Le régime de change : un facteur déterminant face aux chocs
À niveau de réserves identique, la capacité d’absorption du choc est moins forte pour un pays à régime de change fixe par rapport à un pays en régime de change flottant. Ainsi, pour les pays en régime de change flottant, la dépréciation de la monnaie (- 33 % pour le kwacha zambien, – 27 % pour le kwanza angolais, – 16 % pour le birréthiopien, etc.) a permis de préserver partiellement les réserves de ces pays.
L’adéquation des réserves de change se mesure au regard des importations du pays (le seuil de trois mois de couverture est souvent retenu), de la dette de court terme (couverture totale) et de la masse monétaire (20 %). Selon ces critères, l’allocation des DTS a une incidence limitée.
L’impact le plus significatif concerne la Zambie, à qui elle permet de restaurer la liquidité, et, dans une moindre mesure, la Sierra Leone et le Malawi. Elle soutient également la liquidité des pays de l’UEMOA, mais demeure insuffisante pour restaurer l’adéquation des réserves des pays de la CEMAC.
La question de la liquidité en devises restera prégnante
Les incertitudes planant sur le dynamisme du retour des capitaux en Afrique, couplées à des besoins en hausse – notamment pour honorer le service de la dette externe des pays les plus vulnérables –, font apparaître un gap de financement estimé par le FMI à 345 milliards USD entre 2020 et 2023 pour le continent.

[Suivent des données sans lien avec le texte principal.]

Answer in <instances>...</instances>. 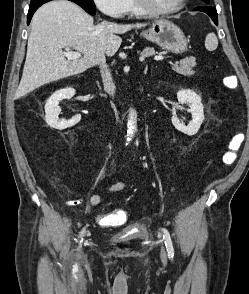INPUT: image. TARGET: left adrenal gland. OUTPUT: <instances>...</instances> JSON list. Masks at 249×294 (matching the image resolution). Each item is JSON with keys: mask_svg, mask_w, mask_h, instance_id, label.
<instances>
[{"mask_svg": "<svg viewBox=\"0 0 249 294\" xmlns=\"http://www.w3.org/2000/svg\"><path fill=\"white\" fill-rule=\"evenodd\" d=\"M147 72V66H146V68H145V70H144V73H146Z\"/></svg>", "mask_w": 249, "mask_h": 294, "instance_id": "a2214340", "label": "left adrenal gland"}]
</instances>
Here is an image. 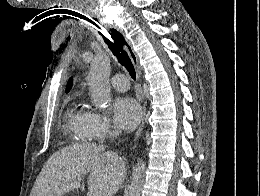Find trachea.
Segmentation results:
<instances>
[{"instance_id": "1", "label": "trachea", "mask_w": 260, "mask_h": 196, "mask_svg": "<svg viewBox=\"0 0 260 196\" xmlns=\"http://www.w3.org/2000/svg\"><path fill=\"white\" fill-rule=\"evenodd\" d=\"M104 38L105 43L113 55L116 56L118 62L126 68L130 76L135 80L136 72L127 51L124 50V45L126 42L123 35L117 30H112V33H107Z\"/></svg>"}]
</instances>
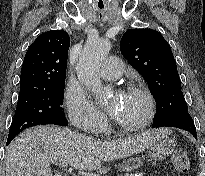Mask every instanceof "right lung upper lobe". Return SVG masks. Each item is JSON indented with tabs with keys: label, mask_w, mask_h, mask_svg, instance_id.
Instances as JSON below:
<instances>
[{
	"label": "right lung upper lobe",
	"mask_w": 205,
	"mask_h": 176,
	"mask_svg": "<svg viewBox=\"0 0 205 176\" xmlns=\"http://www.w3.org/2000/svg\"><path fill=\"white\" fill-rule=\"evenodd\" d=\"M70 38L62 30L39 35L25 55L19 95L65 83Z\"/></svg>",
	"instance_id": "1"
}]
</instances>
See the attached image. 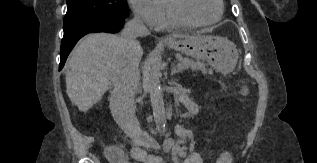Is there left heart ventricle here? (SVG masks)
I'll list each match as a JSON object with an SVG mask.
<instances>
[{
    "label": "left heart ventricle",
    "instance_id": "1",
    "mask_svg": "<svg viewBox=\"0 0 317 163\" xmlns=\"http://www.w3.org/2000/svg\"><path fill=\"white\" fill-rule=\"evenodd\" d=\"M179 8L182 14L195 21H208L219 14L217 0H180Z\"/></svg>",
    "mask_w": 317,
    "mask_h": 163
}]
</instances>
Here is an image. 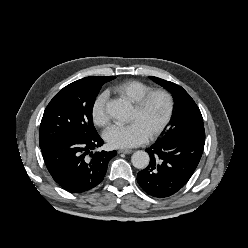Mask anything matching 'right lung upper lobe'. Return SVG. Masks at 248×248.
I'll use <instances>...</instances> for the list:
<instances>
[{"mask_svg": "<svg viewBox=\"0 0 248 248\" xmlns=\"http://www.w3.org/2000/svg\"><path fill=\"white\" fill-rule=\"evenodd\" d=\"M115 77L113 76H109V77H105V76H89L83 79H80V81H87V82H95V83H106L108 81L113 80Z\"/></svg>", "mask_w": 248, "mask_h": 248, "instance_id": "cb5924a9", "label": "right lung upper lobe"}]
</instances>
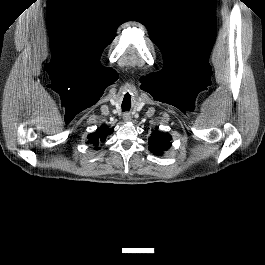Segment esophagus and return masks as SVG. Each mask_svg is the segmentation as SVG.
Listing matches in <instances>:
<instances>
[{
  "label": "esophagus",
  "instance_id": "1",
  "mask_svg": "<svg viewBox=\"0 0 265 265\" xmlns=\"http://www.w3.org/2000/svg\"><path fill=\"white\" fill-rule=\"evenodd\" d=\"M123 120L125 122H129L131 120V115L129 113H124L123 114Z\"/></svg>",
  "mask_w": 265,
  "mask_h": 265
}]
</instances>
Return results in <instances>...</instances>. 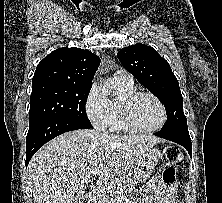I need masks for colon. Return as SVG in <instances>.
Instances as JSON below:
<instances>
[{"instance_id": "obj_1", "label": "colon", "mask_w": 222, "mask_h": 203, "mask_svg": "<svg viewBox=\"0 0 222 203\" xmlns=\"http://www.w3.org/2000/svg\"><path fill=\"white\" fill-rule=\"evenodd\" d=\"M184 155L180 149L174 145L166 146L162 154V162L164 170L162 180L166 184L175 183L176 168L183 163Z\"/></svg>"}]
</instances>
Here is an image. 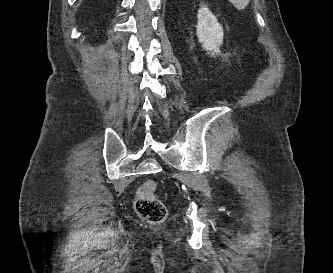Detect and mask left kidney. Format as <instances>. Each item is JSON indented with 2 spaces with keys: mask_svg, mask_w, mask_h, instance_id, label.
I'll return each instance as SVG.
<instances>
[{
  "mask_svg": "<svg viewBox=\"0 0 333 273\" xmlns=\"http://www.w3.org/2000/svg\"><path fill=\"white\" fill-rule=\"evenodd\" d=\"M197 37L202 47L212 56L220 53V45L223 41V29L211 11L201 6L197 14Z\"/></svg>",
  "mask_w": 333,
  "mask_h": 273,
  "instance_id": "1",
  "label": "left kidney"
}]
</instances>
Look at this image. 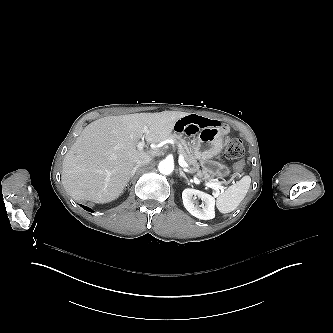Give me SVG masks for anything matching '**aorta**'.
<instances>
[{"mask_svg": "<svg viewBox=\"0 0 333 333\" xmlns=\"http://www.w3.org/2000/svg\"><path fill=\"white\" fill-rule=\"evenodd\" d=\"M158 170L163 175H170L174 170V163L171 160L164 159L158 165Z\"/></svg>", "mask_w": 333, "mask_h": 333, "instance_id": "1", "label": "aorta"}]
</instances>
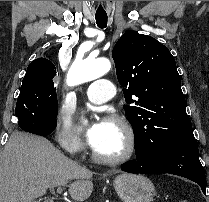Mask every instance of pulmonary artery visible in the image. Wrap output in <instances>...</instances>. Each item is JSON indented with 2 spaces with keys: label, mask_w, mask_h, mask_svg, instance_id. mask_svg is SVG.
<instances>
[{
  "label": "pulmonary artery",
  "mask_w": 209,
  "mask_h": 202,
  "mask_svg": "<svg viewBox=\"0 0 209 202\" xmlns=\"http://www.w3.org/2000/svg\"><path fill=\"white\" fill-rule=\"evenodd\" d=\"M115 84L108 80L98 79L86 87V96L93 104H103L111 98Z\"/></svg>",
  "instance_id": "obj_1"
}]
</instances>
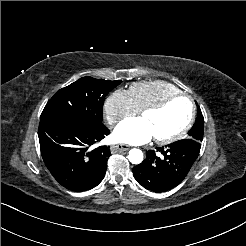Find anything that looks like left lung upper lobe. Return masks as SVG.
<instances>
[{
    "label": "left lung upper lobe",
    "mask_w": 246,
    "mask_h": 246,
    "mask_svg": "<svg viewBox=\"0 0 246 246\" xmlns=\"http://www.w3.org/2000/svg\"><path fill=\"white\" fill-rule=\"evenodd\" d=\"M197 104V102H196ZM197 117L196 122L193 125L192 129L189 131L187 139H192L197 142H201L203 140V132H204V118L200 107L197 106Z\"/></svg>",
    "instance_id": "left-lung-upper-lobe-1"
}]
</instances>
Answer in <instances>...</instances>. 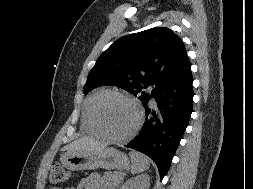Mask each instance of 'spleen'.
<instances>
[{"label": "spleen", "mask_w": 253, "mask_h": 189, "mask_svg": "<svg viewBox=\"0 0 253 189\" xmlns=\"http://www.w3.org/2000/svg\"><path fill=\"white\" fill-rule=\"evenodd\" d=\"M129 155L132 161V166H131L132 174H138L149 168L150 160L144 154L132 151L129 153Z\"/></svg>", "instance_id": "spleen-1"}]
</instances>
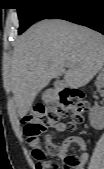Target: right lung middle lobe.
<instances>
[{"label":"right lung middle lobe","instance_id":"1","mask_svg":"<svg viewBox=\"0 0 104 169\" xmlns=\"http://www.w3.org/2000/svg\"><path fill=\"white\" fill-rule=\"evenodd\" d=\"M19 16V34L33 23L47 19L63 5L73 0H15Z\"/></svg>","mask_w":104,"mask_h":169}]
</instances>
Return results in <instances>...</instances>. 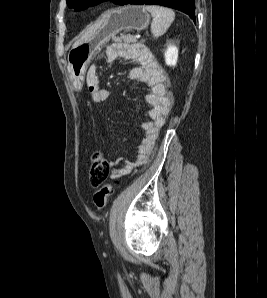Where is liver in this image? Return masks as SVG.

Dans ce contexte, la question de la liquidité en devises restera prégnante dans les années à venir. La contraction des réserves devrait se poursuivre, à un rythme moindre, en Afrique du Nord tandis qu’elle tendrait plutôt à stagner en Afrique subsaharienne.
Au regard des enjeux de liquidité de l’Afrique, l’insuffisance de cette nouvelle allocation de DTS devrait susciter un élan de solidarité internationale parmi les pays à revenu élevé, qui ont bénéficié de 440 milliards USD d’allocation. Ces pays ont en effet la possibilité de procéder à une réallocation volontaire et ainsi alimenter un «Fonds pour la durabilité et la résilience» dont pourraient bénéficier 38 pays d’Afrique sub-saharienne.